Edinburgh’s seaside Portobello district in 2019, and Essie Pound is part of a specialist cleaning team clearing a flat after an elderly woman’s body is found two years after her death. Part of Essie’s job is to look out for objects in the flat that might explain more about who the person was and why she died. But Essie gets pulled into a deeper mystery, one that takes her back into Portobello’s pasts as well as her own. Investigating more formally is young police officer Emily Noble. Their work is bound to coincide.
Essie says: “Just like Isabella Dawson, my whole life is hidden. From me. And from everyone else too. But not because I’ve buried it in someone else’s rubbish. More because I don’t have anything or anyone to remind me of what it might have been.”
Mary Paulson-Ellis is a new crime and mystery author for me, but I will definitely be seeking out her other standalone novels (which feature some characters from this book).

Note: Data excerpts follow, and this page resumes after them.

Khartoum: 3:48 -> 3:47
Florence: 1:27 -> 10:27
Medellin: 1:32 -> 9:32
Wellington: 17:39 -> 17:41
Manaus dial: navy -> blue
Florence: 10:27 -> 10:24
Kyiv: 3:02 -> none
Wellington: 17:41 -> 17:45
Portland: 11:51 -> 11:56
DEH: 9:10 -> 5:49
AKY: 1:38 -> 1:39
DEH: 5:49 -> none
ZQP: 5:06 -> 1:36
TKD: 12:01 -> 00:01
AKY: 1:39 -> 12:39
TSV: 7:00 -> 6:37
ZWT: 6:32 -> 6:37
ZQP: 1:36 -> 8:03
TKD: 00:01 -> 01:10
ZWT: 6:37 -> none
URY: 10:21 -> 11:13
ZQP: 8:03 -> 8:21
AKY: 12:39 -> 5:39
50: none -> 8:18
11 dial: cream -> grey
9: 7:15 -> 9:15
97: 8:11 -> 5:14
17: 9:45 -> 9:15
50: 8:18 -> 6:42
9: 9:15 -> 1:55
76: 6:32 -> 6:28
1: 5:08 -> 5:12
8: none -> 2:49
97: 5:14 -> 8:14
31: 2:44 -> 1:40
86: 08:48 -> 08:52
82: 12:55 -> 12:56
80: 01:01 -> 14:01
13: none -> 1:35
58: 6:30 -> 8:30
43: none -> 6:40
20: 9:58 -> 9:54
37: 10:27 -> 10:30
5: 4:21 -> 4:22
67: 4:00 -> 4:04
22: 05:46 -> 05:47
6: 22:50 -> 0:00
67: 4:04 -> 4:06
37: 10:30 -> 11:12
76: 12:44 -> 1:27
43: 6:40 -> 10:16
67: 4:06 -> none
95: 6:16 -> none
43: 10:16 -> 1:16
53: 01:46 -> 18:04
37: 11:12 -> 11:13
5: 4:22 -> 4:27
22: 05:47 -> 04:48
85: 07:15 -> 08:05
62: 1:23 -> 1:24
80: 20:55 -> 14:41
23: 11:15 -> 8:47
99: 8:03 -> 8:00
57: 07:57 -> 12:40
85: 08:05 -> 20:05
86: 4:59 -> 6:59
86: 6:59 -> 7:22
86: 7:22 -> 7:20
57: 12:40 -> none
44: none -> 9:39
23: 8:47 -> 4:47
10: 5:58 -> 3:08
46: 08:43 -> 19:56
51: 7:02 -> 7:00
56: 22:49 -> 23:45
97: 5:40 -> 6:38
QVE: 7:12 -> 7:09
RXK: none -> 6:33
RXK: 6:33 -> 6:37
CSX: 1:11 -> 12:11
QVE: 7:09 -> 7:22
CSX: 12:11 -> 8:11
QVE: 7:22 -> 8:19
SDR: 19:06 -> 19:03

I’m a fan of Elly Griffiths and Ann Cleeves, for their readable characters and good plots, and Paulson-Ellis definitely delivers on these.
Emily Noble’s Disgrace made me remember the excellent biography The Trauma Cleaner, in which author Sarah Krasnostein covers not only Sandra Pankhurst’s life in trauma cleaning but also her transition.
There are strong women characters, and reflections on women’s lives. Some of the themes in the book make for hard reading – for example, suggested child death, and fat phobia. But the story is compelling, the writing is strong, and I read this cover to cover in a day.